#### Text segment ####

Hey Huntin1, thank you for the web site. I've been looking and comparing prices on the new Leupold VX-L varmint/parallax adjustable
ones. The site gave me more price comparisons

Thanks


----------



## huntin1 (Nov 14, 2003)

Your welcome.

They have good prices and are also good people to work with. 
Sometimes SWFA beats them, but most of the time The Optic Zone has the best price.

:beer:

huntin1


----------



## Burly1 (Sep 20, 2003)

This is where I ordered the Sightron. It's my first order from them. The price was as good as any I have found and the shipping was reasonable.
http://www.tjgeneralstore.com/
You never know about a new vendor until you try. I'll be sure to pass the word if things go South. The Nikon you have chosen looks like a great scope, and the price is about the same as the Sightron. I'm a sucker for compact scopes. I have yet to be in a situation where I would call them a liability. The Leupold 2x7 on my kid's 7mm-08 is a real jewel. Burl
Update: Just did a price check, and the Sightron 2.5x10x32 was $5 less at TJ General vs The Optic Zone. As a point of info, they had the 2x7x32 for $159. Looks to be a good deal.


----------



## elderberry99 (Aug 18, 2005)

huntin1,
I can't thank you enough for the site. I looked it over and it is same scope, just does not show the UCC in description but I went back to Nikon site to get the main number for the scope and it is the same.
I am going to order the Lustre scope instead of matte. That is saving me even another $10.00.
Once I get this scope, I will be sure to post it to let everyone know how it turns out.
elderberry99


----------



## elderberry99 (Aug 18, 2005)

I just had a chance to really look at some of the prices on thes scopes on the site that huntin1 sent us. Now the Bushnell Elite 4200 is within my reach.

####

- [Instructions]
1. In the scope-price thread, how much more did elderberry99 expect to save by ordering the lustre scope instead of the matte one?
2. Which scope brands does the scope-price thread mention?
3. How might the scope-price thread continue? Write its next post, following on from its final sentence.
You won't need the entries that come after the scope-price thread.

#### Entries shown ####

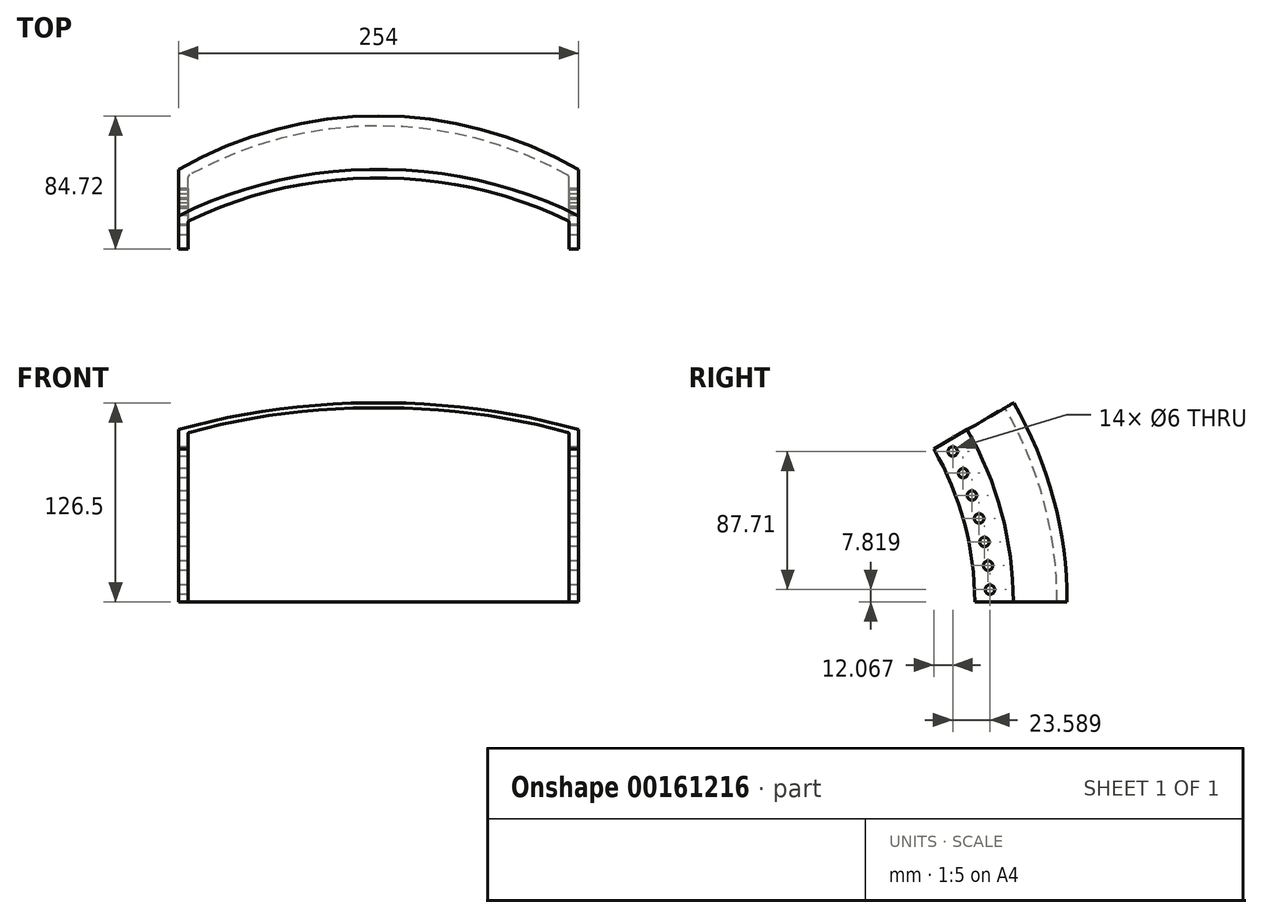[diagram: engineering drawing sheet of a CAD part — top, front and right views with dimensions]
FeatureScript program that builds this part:
annotation { "Feature Type Name" : "Feature", "Feature Type Description" : "" }
export const myFeature = defineFeature(function(context is Context, id is Id, definition is map)
    precondition{}
    {
        {
            var Q0;
            Q0=qCreatedBy(makeId("Top.planeOp"),FACE);
            var sketch = newSketch(context, id + "F0", { "sketchPlane" : qUnion([Q0])});
            skArc(sketch, "E0", {"start": v(127, 218.81) * mm, "mid": v(0, 253) * mm, "end": v(-127, 218.81) * mm});
            skLineSegment(sketch, "E1", {"start": v(0, 253) * mm, "end": v(127, 253) * mm, "construction": true});
            skLineSegment(sketch, "E2", {"start": v(127, 253) * mm, "end": v(127, 218.81) * mm, "construction": true});
            skLineSegment(sketch, "E3", {"start": v(127, 218.81) * mm, "end": v(127, 194.31) * mm});
            skLineSegment(sketch, "E4", {"start": v(127, 194.31) * mm, "end": v(121, 194.31) * mm});
            skLineSegment(sketch, "E5", {"start": v(121, 194.31) * mm, "end": v(121, 214.93) * mm});
            skLineSegment(sketch, "E6.MirrorCS", {"start": v(-121, 194.31) * mm, "end": v(-121, 214.93) * mm});
            skLineSegment(sketch, "E7.MirrorCS", {"start": v(-127, 218.81) * mm, "end": v(-127, 194.31) * mm});
            skLineSegment(sketch, "E8.MirrorCS", {"start": v(-127, 194.31) * mm, "end": v(-121, 194.31) * mm});
            skPoint(sketch, "E9.MirrorCS.end.orphan", {"position": v(-127, 218.81) * mm});
            skPoint(sketch, "E9.MirrorCS.start.orphan", {"position": v(-127, 253) * mm});
            skPoint(sketch, "E10.MirrorCS.start.orphan", {"position": v(0, 253) * mm});
            skLineSegment(sketch, "E11", {"start": v(0, 0) * mm, "end": v(139.33, 0) * mm, "construction": true});
            skLineSegment(sketch, "E12", {"start": v(0, 253) * mm, "end": v(0, 246.65) * mm});
            skPoint(sketch, "E13.orphan", {"position": v(121, 210.73) * mm});
            skPoint(sketch, "E14.orphan", {"position": v(-121, 210.73) * mm});
            skArc(sketch, "E15.trimOffspring", {"start": v(121, 214.93) * mm, "mid": v(0, 246.65) * mm, "end": v(-121, 214.93) * mm});
            skSolve(sketch);
        }
        {
            var Q0;
            Q0=qSketchRegion(id+"F0",true);
            var Q1;
            Q1=sQuery(id+"F0.wireOp",EDGE,"E11");
            revolve(context, id + "F1", {"entities" : qUnion([Q0]), "axis" : qUnion([Q1]), "revolveType" : RevolveType.ONE_DIRECTION, "angle" : 30 * degree});
        }
        {
            var Q0;
            Q0=makeQuery(id+"F1.opRevolve","SWEPT_EDGE",EDGE,{"disambiguationData":[OSD([sQuery(id+"F0.wireOp",EDGE,"E5"),sQuery(id+"F0.wireOp",EDGE,"E15.trimOffspring")])]});
            fillet(context, id + "F2", {"entities" : qUnion([Q0]), "radius" : 2 * mm, "tangentPropagation" : true, "allowEdgeOverflow" : false});
        }
        {
            var Q0;
            Q0=makeQuery(id+"F1.opRevolve","SWEPT_EDGE",EDGE,{"disambiguationData":[OSD([sQuery(id+"F0.wireOp",EDGE,"E6.MirrorCS"),sQuery(id+"F0.wireOp",EDGE,"E15.trimOffspring")])]});
            fillet(context, id + "F3", {"entities" : qUnion([Q0]), "radius" : 2 * mm, "tangentPropagation" : true, "allowEdgeOverflow" : false});
        }
        {
            var Q0;
            Q0=makeQuery(id+"F1.opRevolve","SWEPT_FACE",FACE,{"disambiguationData":[OSD([sQuery(id+"F0.wireOp",EDGE,"E7.MirrorCS")])]});
            var sketch = newSketch(context, id + "F4", { "sketchPlane" : qUnion([Q0])});
            skLineSegment(sketch, "E16", {"start": v(-218.81, 0) * mm, "end": v(0, 0) * mm});
            skLineSegment(sketch, "E17", {"start": v(-194.31, 0) * mm, "end": v(-194.17, 7.63) * mm});
            skLineSegment(sketch, "E18", {"start": v(-218.81, 0) * mm, "end": v(-194.31, 0) * mm});
            skLineSegment(sketch, "E19.1.0", {"start": v(-218.67, 8.35) * mm, "end": v(-194.19, 7.44) * mm});
            skPoint(sketch, "E19.center", {"position": v(4.56, 0.27) * mm});
            skLineSegment(sketch, "E19.anchor1", {"start": v(4.56, 0.27) * mm, "end": v(-218.81, 0) * mm, "construction": true});
            skLineSegment(sketch, "E19.anchor2", {"start": v(4.56, 0.27) * mm, "end": v(-218.67, 8.35) * mm, "construction": true});
            skLineSegment(sketch, "E20", {"start": v(-194.17, 7.63) * mm, "end": v(-203.94, 7.82) * mm});
            skCircle(sketch, "E21", {"center": v(-203.94, 7.82) * mm, "radius": 3 * mm});
            skCircle(sketch, "E22.1.0", {"center": v(-203.95, -7.44) * mm, "radius": 3 * mm});
            skCircle(sketch, "E22.2.0", {"center": v(-202.82, -22.66) * mm, "radius": 3 * mm});
            skCircle(sketch, "E22.3.0", {"center": v(-200.56, -37.76) * mm, "radius": 3 * mm});
            skCircle(sketch, "E22.4.0", {"center": v(-197.18, -52.64) * mm, "radius": 3 * mm});
            skCircle(sketch, "E22.5.0", {"center": v(-192.7, -67.23) * mm, "radius": 3 * mm});
            skCircle(sketch, "E22.6.0", {"center": v(-187.13, -81.44) * mm, "radius": 3 * mm});
            skCircle(sketch, "E22.7.0", {"center": v(-180.52, -95.2) * mm, "radius": 3 * mm});
            skCircle(sketch, "E22.8.0", {"center": v(-172.9, -108.42) * mm, "radius": 3 * mm});
            skCircle(sketch, "E22.9.0", {"center": v(-164.32, -121.04) * mm, "radius": 3 * mm});
            skCircle(sketch, "E22.10.0", {"center": v(-154.81, -132.98) * mm, "radius": 3 * mm});
            skCircle(sketch, "E22.11.0", {"center": v(-144.44, -144.18) * mm, "radius": 3 * mm});
            skCircle(sketch, "E22.12.0", {"center": v(-133.27, -154.57) * mm, "radius": 3 * mm});
            skCircle(sketch, "E22.13.0", {"center": v(-121.34, -164.1) * mm, "radius": 3 * mm});
            skCircle(sketch, "E22.14.0", {"center": v(-108.74, -172.7) * mm, "radius": 3 * mm});
            skCircle(sketch, "E22.15.0", {"center": v(-95.53, -180.35) * mm, "radius": 3 * mm});
            skCircle(sketch, "E22.16.0", {"center": v(-81.78, -186.98) * mm, "radius": 3 * mm});
            skCircle(sketch, "E22.17.0", {"center": v(-67.58, -192.57) * mm, "radius": 3 * mm});
            skCircle(sketch, "E22.18.0", {"center": v(-53, -197.08) * mm, "radius": 3 * mm});
            skCircle(sketch, "E22.19.0", {"center": v(-38.13, -200.5) * mm, "radius": 3 * mm});
            skCircle(sketch, "E22.20.0", {"center": v(-23.04, -202.78) * mm, "radius": 3 * mm});
            skCircle(sketch, "E22.21.0", {"center": v(-7.82, -203.94) * mm, "radius": 3 * mm});
            skCircle(sketch, "E22.22.0", {"center": v(7.44, -203.95) * mm, "radius": 3 * mm});
            skCircle(sketch, "E22.23.0", {"center": v(22.66, -202.82) * mm, "radius": 3 * mm});
            skCircle(sketch, "E22.24.0", {"center": v(37.76, -200.56) * mm, "radius": 3 * mm});
            skCircle(sketch, "E22.25.0", {"center": v(52.64, -197.18) * mm, "radius": 3 * mm});
            skCircle(sketch, "E22.26.0", {"center": v(67.23, -192.7) * mm, "radius": 3 * mm});
            skCircle(sketch, "E22.27.0", {"center": v(81.44, -187.13) * mm, "radius": 3 * mm});
            skCircle(sketch, "E22.28.0", {"center": v(95.2, -180.52) * mm, "radius": 3 * mm});
            skCircle(sketch, "E22.29.0", {"center": v(108.42, -172.9) * mm, "radius": 3 * mm});
            skCircle(sketch, "E22.30.0", {"center": v(121.04, -164.32) * mm, "radius": 3 * mm});
            skCircle(sketch, "E22.31.0", {"center": v(132.98, -154.81) * mm, "radius": 3 * mm});
            skCircle(sketch, "E22.32.0", {"center": v(144.18, -144.44) * mm, "radius": 3 * mm});
            skCircle(sketch, "E22.33.0", {"center": v(154.57, -133.27) * mm, "radius": 3 * mm});
            skCircle(sketch, "E22.34.0", {"center": v(164.1, -121.34) * mm, "radius": 3 * mm});
            skCircle(sketch, "E22.35.0", {"center": v(172.7, -108.74) * mm, "radius": 3 * mm});
            skCircle(sketch, "E22.36.0", {"center": v(180.35, -95.53) * mm, "radius": 3 * mm});
            skCircle(sketch, "E22.37.0", {"center": v(186.98, -81.78) * mm, "radius": 3 * mm});
            skCircle(sketch, "E22.38.0", {"center": v(192.57, -67.58) * mm, "radius": 3 * mm});
            skCircle(sketch, "E22.39.0", {"center": v(197.08, -53) * mm, "radius": 3 * mm});
            skCircle(sketch, "E22.40.0", {"center": v(200.5, -38.13) * mm, "radius": 3 * mm});
            skCircle(sketch, "E22.41.0", {"center": v(202.78, -23.04) * mm, "radius": 3 * mm});
            skCircle(sketch, "E22.42.0", {"center": v(203.94, -7.82) * mm, "radius": 3 * mm});
            skCircle(sketch, "E22.43.0", {"center": v(203.95, 7.44) * mm, "radius": 3 * mm});
            skCircle(sketch, "E22.44.0", {"center": v(202.82, 22.66) * mm, "radius": 3 * mm});
            skCircle(sketch, "E22.45.0", {"center": v(200.56, 37.76) * mm, "radius": 3 * mm});
            skCircle(sketch, "E22.46.0", {"center": v(197.18, 52.64) * mm, "radius": 3 * mm});
            skCircle(sketch, "E22.47.0", {"center": v(192.7, 67.23) * mm, "radius": 3 * mm});
            skCircle(sketch, "E22.48.0", {"center": v(187.13, 81.44) * mm, "radius": 3 * mm});
            skCircle(sketch, "E22.49.0", {"center": v(180.52, 95.2) * mm, "radius": 3 * mm});
            skCircle(sketch, "E22.50.0", {"center": v(172.9, 108.42) * mm, "radius": 3 * mm});
            skCircle(sketch, "E22.51.0", {"center": v(164.32, 121.04) * mm, "radius": 3 * mm});
            skCircle(sketch, "E22.52.0", {"center": v(154.81, 132.98) * mm, "radius": 3 * mm});
            skCircle(sketch, "E22.53.0", {"center": v(144.44, 144.18) * mm, "radius": 3 * mm});
            skCircle(sketch, "E22.54.0", {"center": v(133.27, 154.57) * mm, "radius": 3 * mm});
            skCircle(sketch, "E22.55.0", {"center": v(121.34, 164.1) * mm, "radius": 3 * mm});
            skCircle(sketch, "E22.56.0", {"center": v(108.74, 172.7) * mm, "radius": 3 * mm});
            skCircle(sketch, "E22.57.0", {"center": v(95.53, 180.35) * mm, "radius": 3 * mm});
            skCircle(sketch, "E22.58.0", {"center": v(81.78, 186.98) * mm, "radius": 3 * mm});
            skCircle(sketch, "E22.59.0", {"center": v(67.58, 192.57) * mm, "radius": 3 * mm});
            skCircle(sketch, "E22.60.0", {"center": v(53, 197.08) * mm, "radius": 3 * mm});
            skCircle(sketch, "E22.61.0", {"center": v(38.13, 200.5) * mm, "radius": 3 * mm});
            skCircle(sketch, "E22.62.0", {"center": v(23.04, 202.78) * mm, "radius": 3 * mm});
            skCircle(sketch, "E22.63.0", {"center": v(7.82, 203.94) * mm, "radius": 3 * mm});
            skCircle(sketch, "E22.64.0", {"center": v(-7.44, 203.95) * mm, "radius": 3 * mm});
            skCircle(sketch, "E22.65.0", {"center": v(-22.66, 202.82) * mm, "radius": 3 * mm});
            skCircle(sketch, "E22.66.0", {"center": v(-37.76, 200.56) * mm, "radius": 3 * mm});
            skCircle(sketch, "E22.67.0", {"center": v(-52.64, 197.18) * mm, "radius": 3 * mm});
            skCircle(sketch, "E22.68.0", {"center": v(-67.23, 192.7) * mm, "radius": 3 * mm});
            skCircle(sketch, "E22.69.0", {"center": v(-81.44, 187.13) * mm, "radius": 3 * mm});
            skCircle(sketch, "E22.70.0", {"center": v(-95.2, 180.52) * mm, "radius": 3 * mm});
            skCircle(sketch, "E22.71.0", {"center": v(-108.42, 172.9) * mm, "radius": 3 * mm});
            skCircle(sketch, "E22.72.0", {"center": v(-121.04, 164.32) * mm, "radius": 3 * mm});
            skCircle(sketch, "E22.73.0", {"center": v(-132.98, 154.81) * mm, "radius": 3 * mm});
            skCircle(sketch, "E22.74.0", {"center": v(-144.18, 144.44) * mm, "radius": 3 * mm});
            skCircle(sketch, "E22.75.0", {"center": v(-154.57, 133.27) * mm, "radius": 3 * mm});
            skCircle(sketch, "E22.76.0", {"center": v(-164.1, 121.34) * mm, "radius": 3 * mm});
            skCircle(sketch, "E22.77.0", {"center": v(-172.7, 108.74) * mm, "radius": 3 * mm});
            skCircle(sketch, "E22.78.0", {"center": v(-180.35, 95.53) * mm, "radius": 3 * mm});
            skCircle(sketch, "E22.79.0", {"center": v(-186.98, 81.78) * mm, "radius": 3 * mm});
            skCircle(sketch, "E22.80.0", {"center": v(-192.57, 67.58) * mm, "radius": 3 * mm});
            skCircle(sketch, "E22.81.0", {"center": v(-197.08, 53) * mm, "radius": 3 * mm});
            skCircle(sketch, "E22.82.0", {"center": v(-200.5, 38.13) * mm, "radius": 3 * mm});
            skCircle(sketch, "E22.83.0", {"center": v(-202.78, 23.04) * mm, "radius": 3 * mm});
            skPoint(sketch, "E22.center", {"position": v(0, 0) * mm});
            skLineSegment(sketch, "E23", {"start": v(0, 0) * mm, "end": v(-200.5, 38.13) * mm});
            skLineSegment(sketch, "E24", {"start": v(0, 0) * mm, "end": v(-202.78, 23.04) * mm});
            skSolve(sketch);
        }
        {
            var Q0;
            Q0 = qSketchRegion(id + "F4", true);
            extrude(context, id + "F5", {"entities" : qUnion([Q0]), "operationType" : NewBodyOperationType.REMOVE, "endBound" : BoundingType.THROUGH_ALL, "oppositeDirection" : true, "depth" : 25 * mm});
        }
    });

####

- [Replies]
1. Another $10.00.

2. Leupold, Sightron, Nikon, and Bushnell.

3.
Now I really need to think this one over. Should I stay with the Monarch or go with the Bushnell Elite 4200 in 1.5-6X36?


----------



## elderberry99 (Aug 18, 2005)

Looking at the two different finishes of the Nikon monarch scopes is the Lustre and Matte. I know Gloss and Matte, but what is the Lustre?
Is this another way of saying that the scope is Gloss finish?
If not, which is the better finish. I see one is $10.00 more then the other.


----------



## huntin1 (Nov 14, 2003)

Sorry, no idea what Lustre is and the Nikon site is not much help either. All my scopes are matte finish, I just prefer things that are not real flashy when it comes to rifles.

Either the Nikon or the Bushnell 4200 will do what you need it to do, I think you would be happy with either one, it's going to come down to personal choice.

:beer:

huntin1


----------



## elderberry99 (Aug 18, 2005)

FINAL ANSWER!
I have decided to purchase the Bushnell Elite 4200 in 1.5-6X36 scope. After all the reading and writing, I feel I could not be happy settling with anything else. For the small amount extra for the scope, I feel it will be well worth it.
Now all I need is to figure what scope rings and mounts to use on the Browning BAR!
Any help there would be greatly appreciated!


----------



## Gunny (Aug 18, 2005)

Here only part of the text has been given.